# Kutipan Halaman:
Teori : Kerjasama Internasional
Penelitian ini menggunakan perspektif Neo-liberalisme, didukung oleh teori kerjasama internasional dan konsep peran dan tingkat analisis perusahaan sebagai aktor. Kerjasama internasional merupakan struktur formal yang dibuat berdasarkan perjanjian antara negara anggota yang berdaulat untuk mencapai tujuan bersama para anggotanya (Archer, 1893). Dari sisi Neo-liberalis, negara bukanlah aktor utama dan aktor non negara seperti organisasi internasional merupakan aktor penting. Organisasi Internasional sebagai salah satu aktor yang tidak sebatas tataran State tetapi memasuki tataran non-state menjalankan fungsinya secara melembaga dan berkesinambungan sebagai usaha tercapainya tujuan-tujuan yang disepakaati bersama  (Teuku May Rudy, 2005). Teori ini optimis terhadap kerjasama dapat mewujudkan tujuan dan keuntungan bersama.
Sumber dan Informan : Studi Literatur, Heads of ASEAN Power Utilities/Authorities (HAPUA), Direktorat Jenderal Ketenagalistrikan Kementrian Energi dan Sumber Daya Mineral, Direktorat Jenderal Kerjasama ASEAN Kemenetrian  Luar Negeri Indonesia, International Energy Agency (IEA), ASEAN Centre for Energy (ACE), Perusahaan Listrik Negara.
5. Hambatan Kerja Sama Energi ASEAN Power Grid dari Perspektif Realisme Politik
Muhammad Naufal Musri dan Silvia Dian Anggraeni (2021)
Association of Southeast Asian Nations (ASEAN) merupakan Kawasan Negara Bangsa di Asia Tenggara dengan pertumbuhan ekonomi tercepat dan memiliki jumlah penduduk yang besar. Hal tersebut menyebab kunsumsi energi di Kawasan ASEAN dapat dikatakan tinggi namun tidak semua negara anggota ASEAN dapat memenuhi kebutuhannya masing-masing. Untuk dapat memenuhi kebutuhan energi tersebut, Â ASEAN membentuk jaringan kerjasama energi ASEAN Power Grid (APG). Dimulai pada tahun 1997 di bawah kerangka Visi ASEAN 2020, kerjasama regional energi belum mencapai hasil yang diharapkan. Masih ditemukannya hambatan-hambatan sehingga dibutuhkan analisis mengenai hambatan pengembangan kerjasama infrastruktur energi listrik sehingga penelitian ini mengidentifikasi penyebab di balik terhambatnya kemajuan realisasi APG.

# Daftar Tugas:
A - Ganti "struktur formal" menjadi "lembaga formal" pada bagian kutipan halaman yang dimulai dari kata-kata yang memuat "Teori : Kerjasama" dan berhenti setelah "dan keuntungan bersama.", lalu tuliskan bagian itu.
B - Tuliskan lanjutan kutipan halaman tentang ASEAN Power Grid, dimulai setelah kalimat terakhir yang ditampilkan.

# Data yang Disediakan:
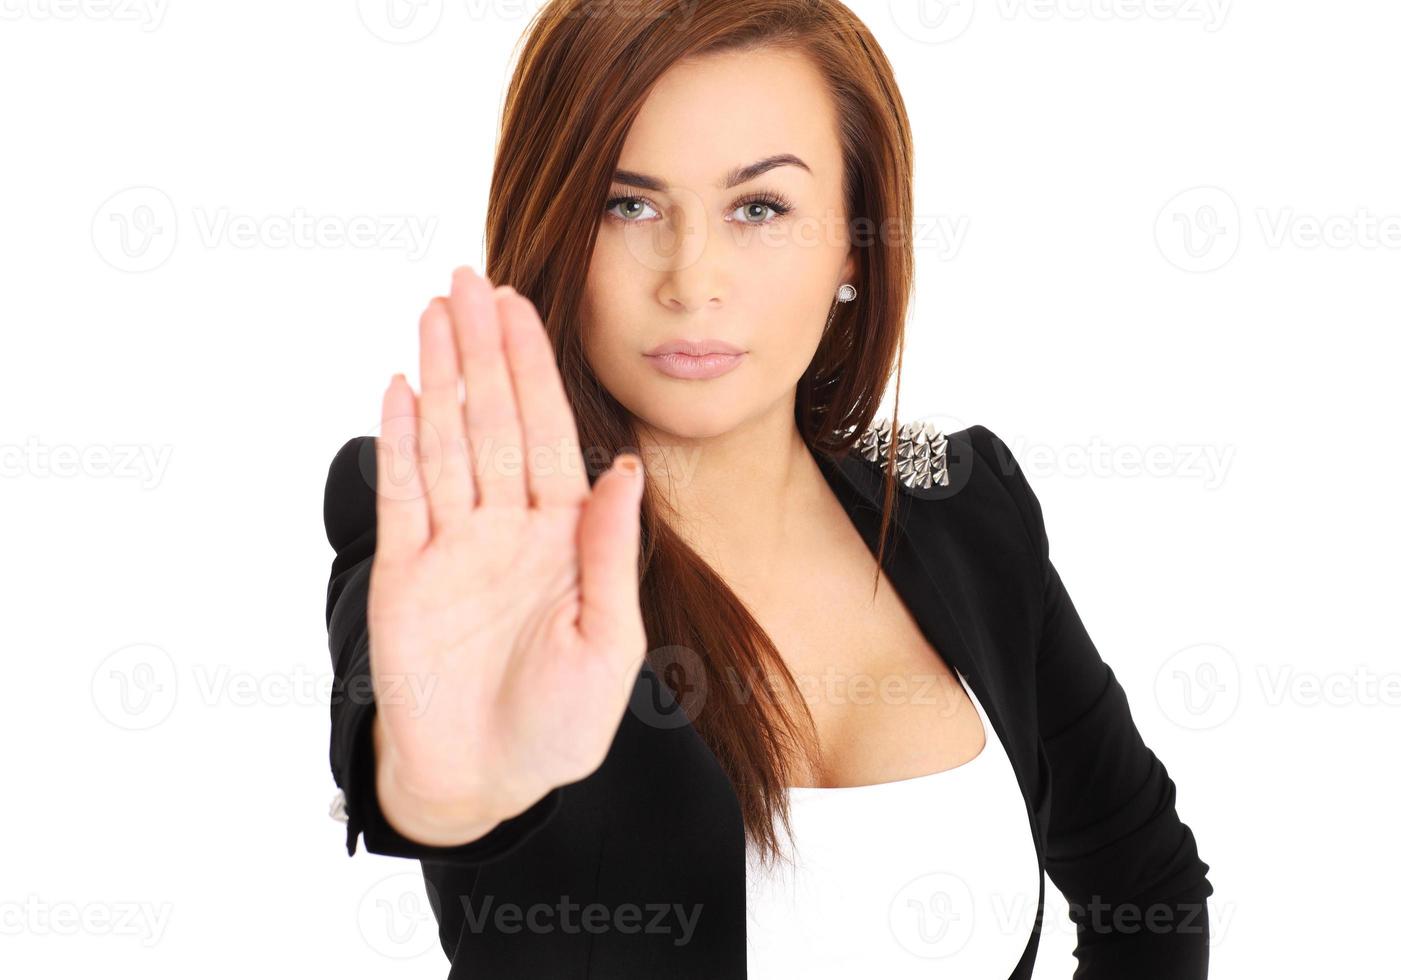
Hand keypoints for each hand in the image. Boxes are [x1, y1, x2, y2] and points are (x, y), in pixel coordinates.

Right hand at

# Pembahasan Soal:
A -
Teori : Kerjasama Internasional
Penelitian ini menggunakan perspektif Neo-liberalisme, didukung oleh teori kerjasama internasional dan konsep peran dan tingkat analisis perusahaan sebagai aktor. Kerjasama internasional merupakan lembaga formal yang dibuat berdasarkan perjanjian antara negara anggota yang berdaulat untuk mencapai tujuan bersama para anggotanya (Archer, 1893). Dari sisi Neo-liberalis, negara bukanlah aktor utama dan aktor non negara seperti organisasi internasional merupakan aktor penting. Organisasi Internasional sebagai salah satu aktor yang tidak sebatas tataran State tetapi memasuki tataran non-state menjalankan fungsinya secara melembaga dan berkesinambungan sebagai usaha tercapainya tujuan-tujuan yang disepakaati bersama  (Teuku May Rudy, 2005). Teori ini optimis terhadap kerjasama dapat mewujudkan tujuan dan keuntungan bersama.

B -
Teori : Kerjasama Internasional
Melalui perspektif realisme politik berdasarkan perilaku status quo yang menganggap energi sebagai komoditas strategis. Dalam menjalin kerjasama, setiap negara selalu memperhatikan keuntungan yang diperoleh sehingga kerjasama sulit untuk dipertahankan dan kerjasama ini menjadi wadah untuk menciptakan balance of power (John J. Mearsheimer, 2006). Kerjasama ini berjalan untuk keuntungan bersama tetapi ada kemungkinan negara mempertanyakan siapakah yang akan mendapatkan keuntungan yang lebih dan apa keuntungan bagi negara lainnya (Waltz, 1979). Energy security dapat dicapai dengan kerjasama ini dan negara sama-sama memperjuangkan kepentingan nasionalnya termasuk dengan memperebutkan pasokan energi. Hal ini menyebabkan kompetisi dan suasana tegang yang menyebabkan terhambatnya mencapai tujuan dari kerjasama tersebut dilaksanakan.
Sumber dan Informan : Studi Literatur, International Energy Agency(IEA), ASEAN Centre for Energy (ACE)
6. The Impact of Electrical Power Interconnection Cooperation between West Kalimantan and Sarawak in Increasing Economic Growth Potential in West Kalimantan
Riani Septi Hertini (2020)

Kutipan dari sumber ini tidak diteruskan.